Compound Identifiers and Isomers#

Here we outline the three different compound identifiers that are used and their distinctions. We also describe certain methods used in the config command.

1. Ion Formulas#

Mass spectrometry begins with the ionization of molecules within a sample before they are passed to the detector. Hence, what is being detected is actually an ion. So, many peak lists might rightfully give their peak identifiers as ion formulas.

This is why we accept ion formula peak lists as inputs to the config command. We translate the ion formulas to molecular formulas by subtracting an H using regular expressions, and then search our database for the most common isomer of that molecular formula.

2. Molecular Formulas#

While ions are what is detected by a mass spectometer, neutral molecules are usually what is present in the sample. We made the decision to use molecular formulas, not ions, as our primary identifier in our database used to do substructure matching.
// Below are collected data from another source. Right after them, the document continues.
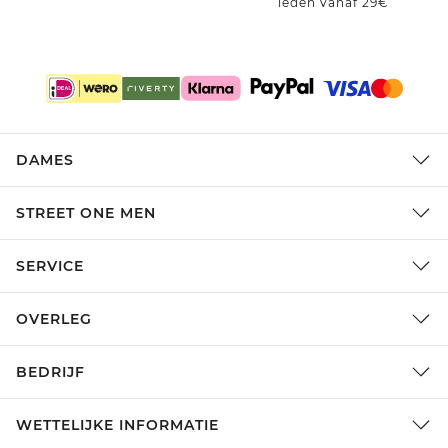
leden vanaf 29€
DAMES
STREET ONE MEN
SERVICE
OVERLEG
BEDRIJF
WETTELIJKE INFORMATIE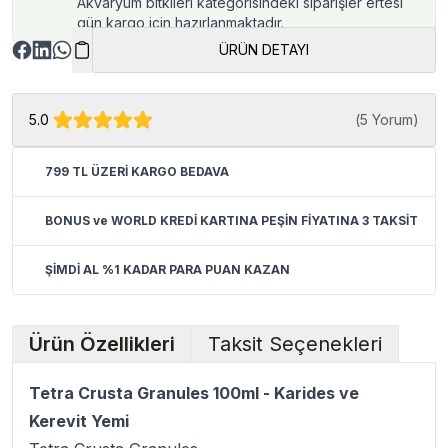
Akvaryum bitkileri kategorisindeki siparişler ertesi
gün kargo için hazırlanmaktadır.
ÜRÜN DETAYI
5.0
(
5 Yorum
)
799 TL ÜZERİ KARGO BEDAVA
BONUS ve WORLD KREDİ KARTINA PEŞİN FİYATINA 3 TAKSİT
ŞİMDİ AL %1 KADAR PARA PUAN KAZAN
Ürün Özellikleri
Taksit Seçenekleri
Tetra Crusta Granules 100ml - Karides ve
Kerevit Yemi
If only a molecular formula is given in the input to the config command, then we search our database for the most common isomer of that molecular formula.

3. SMILES#

SMILES are identifiers that describe the structure of a chemical species. This makes them more specific than either of the above identifiers, as a single formula might have many different isomers with unique structures (and therefore unique substructures!).

The most foolproof way to create a peak list configuration file is by providing a column with SMILES strings for each peak / compound. This way there is no ambiguity in the database search.